Preemptive Multitasking
The first step to get preemptive multitasking working is to get the timer interrupt working. After that we can now implement the scheduler. All the scheduler does is keep track of the current task and swap the task when the timer interrupt is called. It is a little more complex than that as we need to save the state of the current task and restore the state of the next task.
PIT Timer Interrupts
The PIT (Programmable Interval Timer) is a hardware timer that can be used to generate interrupts at regular intervals. For RustOS I used a frequency of 1000Hz. This means that the timer interrupt is called 1000 times per second.
pub const TICKS_PER_SECOND: u64 = 1000;
const PIT_BASE_FREQUENCY: u64 = 1193180;
pub fn init_timer() {
let divisor: u16 = (PIT_BASE_FREQUENCY / TICKS_PER_SECOND) as u16;
unsafe {
// Command port: Select Channel 0, Square Wave Mode
core::arch::asm!("out 0x43, al", in("al") 0x36u8, options(nomem, nostack));
// Data port: Send low byte then high byte of divisor
core::arch::asm!("out 0x40, al", in("al") (divisor & 0xFF) as u8, options(nomem, nostack));
core::arch::asm!("out 0x40, al", in("al") ((divisor >> 8) & 0xFF) as u8, options(nomem, nostack));
}
}
The Context Switch
This is handled in 3 steps.
-
Start Preemption/Save State: When we get an interrupt to switch tasks we need to save the state of the current task and restore the state of the next task. To do this the assembly code already saves the registers to the stack. So we just save the stack pointer to Task struct.
-
Save FPU/SSE State: Next we handle FPU/SSE state. These registers are important for floating point arithmetic and vector operations and are not saved by the assembly code. So we need to save them manually. If we don’t do this the FPU/SSE state of the previous task will be used by the next task which can cause some weird results.
-
Pick Next Task: The scheduler.schedule function iterates through a VecDeque of tasks. It uses a Round Robin approach, but with a “Sleep” check:
-
Restore State: We restore the FPU/SSE state of the next task and then restore the stack pointer of the next task.
-
Resume Execution: We return from the interrupt and the next task resumes execution.
The Scheduler
The system uses a simple round robin scheduler. This is one of the simplest schedulers to implement and it is a good starting point for a preemptive multitasking system. I made 2 small modifications to the round robin scheduler which is to add a sleep state. This allows a task to request to be put to sleep and not have it be scheduled until it is woken up. The second change was adding a yield function. This allows a task to request to be put to sleep and not have it be scheduled until it is woken up.
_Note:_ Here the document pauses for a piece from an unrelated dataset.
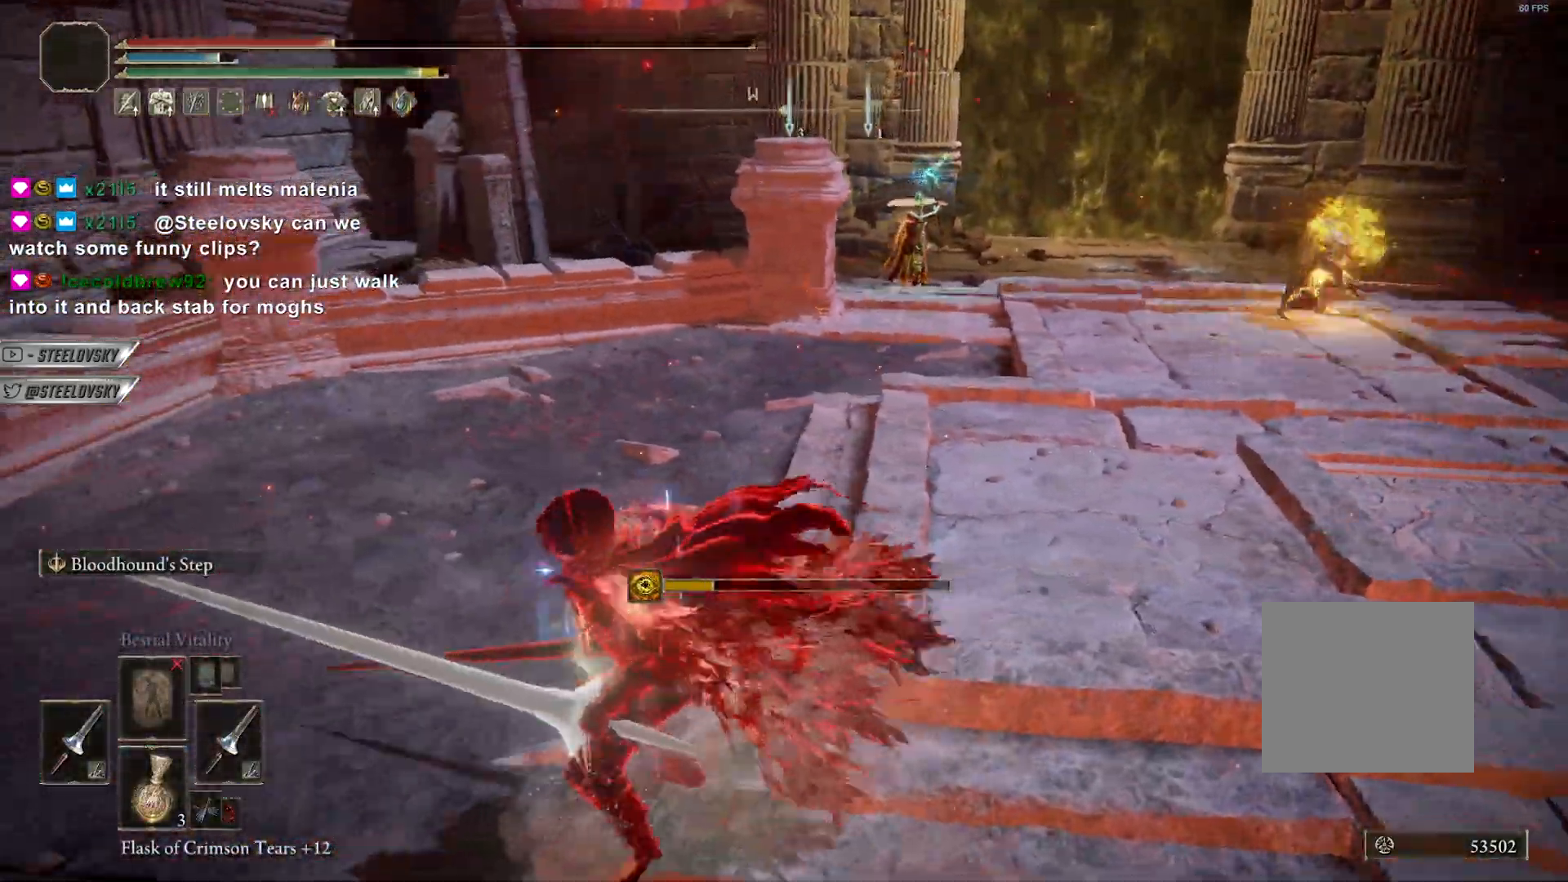
{"buttons": [], "left_stick": "left", "right_stick": "center", "events": [[50, "CIRCLE", "up"]]}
// The yield function allows a task to request to be put to sleep and not have it be scheduled until it is woken up.
pub fn yield_now() {
unsafe {
core::arch::asm!("int 0x20"); // Manually trigger the Timer/Scheduler IRQ
}
}
// The idle task is a task that is run when there are no other tasks to run.
pub fn idle_task() -> ! {
loop {
// Increment a global counter of "idle time"
unsafe { crate::globals::IDLE_TICKS.fetch_add(1, core::sync::atomic::Ordering::Relaxed) };
// Use 'hlt' to stop the CPU until the next interrupt
// This is crucial: 'hlt' makes the loop pulse at the same rate as the timer
unsafe {
core::arch::asm!("hlt");
}
}
}